Congratulations! You now have a switched device and internet access! Woohoo! Which is great, but it’s still only available on your Raspberry Pi. We now need to set up HostAPD for our HotSpot.

Oh HostAPD, how you trick me so, you trickster.

As mentioned previously in my post, the DLink USB Wifi Adapter I have uses the rtl8188cus chipset, which is a decent chipset, but doesn’t play nice with the usual build of HostAPD. The guys at Realtek however were nice enough to add the HostAPD source to the rtl8188cus drivers. You can go through the whole process of recompiling it yourself, like I did. However, after I finally got mine compiled and working, I found a script that makes installing a Hotspot easier than crashing Windows.

Download and Install HostAPD
1
2
3
curl -kLsO "https://dl.dropboxusercontent.com/u/1663660/scripts/install-rtl8188cus.sh"
chmod +x install-rtl8188cus.sh
sudo ./install-rtl8188cus.sh

This script is created by “Paul” and the original post can be found here. It simply asks you a few questions about your environment and sets up your Wifi Hotspot.

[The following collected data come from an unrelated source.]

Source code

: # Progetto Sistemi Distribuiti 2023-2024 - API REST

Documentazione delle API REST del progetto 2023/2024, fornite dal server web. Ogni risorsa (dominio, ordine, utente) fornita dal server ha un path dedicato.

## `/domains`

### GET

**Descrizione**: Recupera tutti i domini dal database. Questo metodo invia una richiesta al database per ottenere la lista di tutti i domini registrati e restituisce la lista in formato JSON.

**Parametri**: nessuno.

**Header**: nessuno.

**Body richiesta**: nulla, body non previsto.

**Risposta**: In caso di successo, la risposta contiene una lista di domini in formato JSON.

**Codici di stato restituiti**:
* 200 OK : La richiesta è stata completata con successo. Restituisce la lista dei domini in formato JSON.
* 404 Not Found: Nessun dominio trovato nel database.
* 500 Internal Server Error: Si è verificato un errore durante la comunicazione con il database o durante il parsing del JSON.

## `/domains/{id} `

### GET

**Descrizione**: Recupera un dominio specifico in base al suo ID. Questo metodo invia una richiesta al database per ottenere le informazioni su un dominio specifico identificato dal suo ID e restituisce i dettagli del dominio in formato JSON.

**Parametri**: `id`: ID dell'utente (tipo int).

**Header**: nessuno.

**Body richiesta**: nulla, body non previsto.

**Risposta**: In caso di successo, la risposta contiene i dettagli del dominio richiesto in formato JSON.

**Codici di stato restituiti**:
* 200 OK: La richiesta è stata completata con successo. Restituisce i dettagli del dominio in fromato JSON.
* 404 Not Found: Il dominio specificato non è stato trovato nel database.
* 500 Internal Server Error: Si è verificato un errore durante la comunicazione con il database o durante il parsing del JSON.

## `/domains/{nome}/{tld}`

Surfin…Surfin Mossel Baaaay!

Thats it folks! My family now has a working Raspberry Pi powered Hotspot for their Holiday. I went a bit further and installed some QOS software and caching software to save some data and bandwith since there is about 12 devices on the hotspot. But you can now customize your hotspot in any way you want!

The caching turned out to be a great idea, since it seems like they are mostly viewing the same photos and sharing the same content between each other. Which is funny, when you think they are literally standing next to each other when they do it. Hahaha.